The building will be constructed by Aurean Eskar and handed over to SAMHI for fitouts and branding. The estimated development cost for SAMHI’s scope of work is expected to be between Rs 1.25 billion and Rs 1.43 billion.

This transaction has been structured as a long-term variable lease, strategically linking land value realisation to the hotel’s operating performance. This alignment allows SAMHI to benefit from market upside while maintaining a capital-efficient expansion model.

Aurean Eskar recently completed One Golden Mile, a 500,000 sq ft premium commercial tower in Hyderabad’s Kokapet Business District, which is now fully leased and houses a mix of boutique offices and high-street retail.

The new mid-scale hotel will become SAMHI’s third property in the Financial District, complementing its existing presence with the Sheraton (326 rooms, including 42 under development) in the Upscale+ segment and the Fairfield by Marriott (232 rooms) in the Upper Mid-Scale segment. With this addition, SAMHI will offer a comprehensive range of pricing options, targeting diverse customer segments within this rapidly developing micro-market.

This move reinforces SAMHI’s strategy of building scale and density in high-growth micro-markets by offering multiple branded hotel formats. The approach is designed to optimise portfolio returns and create long-term value.

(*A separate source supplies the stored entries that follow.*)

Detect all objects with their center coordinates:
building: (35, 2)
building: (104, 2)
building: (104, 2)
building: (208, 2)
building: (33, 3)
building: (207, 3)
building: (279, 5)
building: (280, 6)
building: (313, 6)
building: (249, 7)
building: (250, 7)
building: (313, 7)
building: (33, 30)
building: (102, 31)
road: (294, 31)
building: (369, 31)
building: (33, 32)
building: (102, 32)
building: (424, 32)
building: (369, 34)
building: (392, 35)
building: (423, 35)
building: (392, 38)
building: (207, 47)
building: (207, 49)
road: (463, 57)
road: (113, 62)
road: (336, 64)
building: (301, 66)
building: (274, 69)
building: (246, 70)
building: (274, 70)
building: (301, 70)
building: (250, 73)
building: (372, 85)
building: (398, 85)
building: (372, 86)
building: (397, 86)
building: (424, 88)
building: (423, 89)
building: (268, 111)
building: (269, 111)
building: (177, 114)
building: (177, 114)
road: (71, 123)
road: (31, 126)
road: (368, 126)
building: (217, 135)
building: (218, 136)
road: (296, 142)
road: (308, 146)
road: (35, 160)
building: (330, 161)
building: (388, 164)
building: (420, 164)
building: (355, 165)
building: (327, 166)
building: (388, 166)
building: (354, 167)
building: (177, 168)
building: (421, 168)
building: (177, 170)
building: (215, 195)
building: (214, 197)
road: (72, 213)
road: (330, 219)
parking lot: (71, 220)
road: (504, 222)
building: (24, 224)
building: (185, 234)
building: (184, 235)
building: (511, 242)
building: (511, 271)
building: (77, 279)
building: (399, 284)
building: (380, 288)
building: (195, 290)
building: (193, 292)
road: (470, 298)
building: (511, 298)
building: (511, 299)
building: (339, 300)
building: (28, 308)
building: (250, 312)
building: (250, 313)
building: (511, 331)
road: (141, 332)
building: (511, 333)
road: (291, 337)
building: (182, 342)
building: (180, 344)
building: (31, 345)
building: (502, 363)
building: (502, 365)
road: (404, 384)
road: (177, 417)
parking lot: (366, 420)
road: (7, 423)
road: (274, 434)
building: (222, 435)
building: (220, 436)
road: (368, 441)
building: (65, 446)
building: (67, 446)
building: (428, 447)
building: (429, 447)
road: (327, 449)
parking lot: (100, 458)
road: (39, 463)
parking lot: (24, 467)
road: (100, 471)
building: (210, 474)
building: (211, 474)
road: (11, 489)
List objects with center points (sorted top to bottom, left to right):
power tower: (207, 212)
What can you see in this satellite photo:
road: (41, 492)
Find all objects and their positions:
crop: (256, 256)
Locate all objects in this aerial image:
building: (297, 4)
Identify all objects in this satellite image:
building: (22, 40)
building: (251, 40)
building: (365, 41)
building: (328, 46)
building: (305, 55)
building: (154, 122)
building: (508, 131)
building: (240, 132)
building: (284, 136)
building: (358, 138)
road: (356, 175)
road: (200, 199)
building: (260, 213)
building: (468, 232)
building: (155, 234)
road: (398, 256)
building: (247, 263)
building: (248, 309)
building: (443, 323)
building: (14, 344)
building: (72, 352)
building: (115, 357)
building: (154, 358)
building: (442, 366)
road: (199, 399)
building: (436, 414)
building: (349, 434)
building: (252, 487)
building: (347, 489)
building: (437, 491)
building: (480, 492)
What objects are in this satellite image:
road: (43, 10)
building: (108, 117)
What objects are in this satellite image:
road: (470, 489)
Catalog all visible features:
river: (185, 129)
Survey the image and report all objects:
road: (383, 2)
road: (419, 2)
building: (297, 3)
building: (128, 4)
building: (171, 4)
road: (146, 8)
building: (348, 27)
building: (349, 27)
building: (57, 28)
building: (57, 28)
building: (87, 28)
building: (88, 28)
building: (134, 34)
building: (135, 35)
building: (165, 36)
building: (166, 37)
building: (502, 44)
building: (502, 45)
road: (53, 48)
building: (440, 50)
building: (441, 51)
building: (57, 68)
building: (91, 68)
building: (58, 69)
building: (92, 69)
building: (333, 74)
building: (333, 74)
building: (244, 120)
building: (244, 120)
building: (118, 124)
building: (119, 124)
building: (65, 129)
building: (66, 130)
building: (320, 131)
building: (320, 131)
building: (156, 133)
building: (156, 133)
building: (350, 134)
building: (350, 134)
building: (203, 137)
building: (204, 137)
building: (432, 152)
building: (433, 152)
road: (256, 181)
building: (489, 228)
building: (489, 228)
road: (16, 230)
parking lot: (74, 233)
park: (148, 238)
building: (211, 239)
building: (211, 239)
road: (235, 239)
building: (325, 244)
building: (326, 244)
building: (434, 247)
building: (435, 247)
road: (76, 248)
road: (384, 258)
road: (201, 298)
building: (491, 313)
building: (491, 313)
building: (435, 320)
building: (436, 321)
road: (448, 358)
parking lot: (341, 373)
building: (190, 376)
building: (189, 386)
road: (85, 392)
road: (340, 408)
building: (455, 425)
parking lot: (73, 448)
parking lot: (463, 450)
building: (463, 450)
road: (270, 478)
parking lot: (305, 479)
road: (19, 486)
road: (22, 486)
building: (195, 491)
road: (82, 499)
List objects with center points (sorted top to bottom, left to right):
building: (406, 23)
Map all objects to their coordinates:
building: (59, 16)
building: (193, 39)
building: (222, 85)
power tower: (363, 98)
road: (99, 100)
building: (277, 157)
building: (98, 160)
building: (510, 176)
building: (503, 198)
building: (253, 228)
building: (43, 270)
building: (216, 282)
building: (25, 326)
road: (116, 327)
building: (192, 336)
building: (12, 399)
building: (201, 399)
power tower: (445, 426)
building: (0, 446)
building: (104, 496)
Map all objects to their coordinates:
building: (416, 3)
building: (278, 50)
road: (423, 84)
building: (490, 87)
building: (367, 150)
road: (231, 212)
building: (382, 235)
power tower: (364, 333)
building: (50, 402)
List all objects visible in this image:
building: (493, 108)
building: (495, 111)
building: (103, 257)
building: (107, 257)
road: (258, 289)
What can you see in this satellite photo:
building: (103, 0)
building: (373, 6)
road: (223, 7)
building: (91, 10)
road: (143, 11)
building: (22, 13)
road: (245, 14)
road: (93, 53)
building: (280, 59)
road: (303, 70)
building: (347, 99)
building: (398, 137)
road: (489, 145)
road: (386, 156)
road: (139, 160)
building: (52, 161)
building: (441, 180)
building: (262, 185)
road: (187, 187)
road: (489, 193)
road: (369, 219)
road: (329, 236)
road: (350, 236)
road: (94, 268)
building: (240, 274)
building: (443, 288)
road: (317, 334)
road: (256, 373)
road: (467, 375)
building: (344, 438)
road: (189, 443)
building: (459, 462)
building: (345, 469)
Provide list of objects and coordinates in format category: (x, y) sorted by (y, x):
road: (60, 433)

The agreement remains subject to customary post-signing conditions, including the receipt of necessary building sanctions, following which the final lease deed will be executed.

Commenting on the agreement, Mr Ashish Jakhanwala, Chairman and Managing Director of SAMHI Hotels Ltd, stated:

“With this agreement, we are deepening our presence in Hyderabad’s Financial District by adding a mid-scale offering alongside our existing upscale and upper mid-scale hotels. This strengthens our ability to serve a wider customer base and demonstrates our disciplined, capital-efficient approach to growth. The long-term variable lease structure aligns performance and capital prudence, ensuring value-accretive expansion.”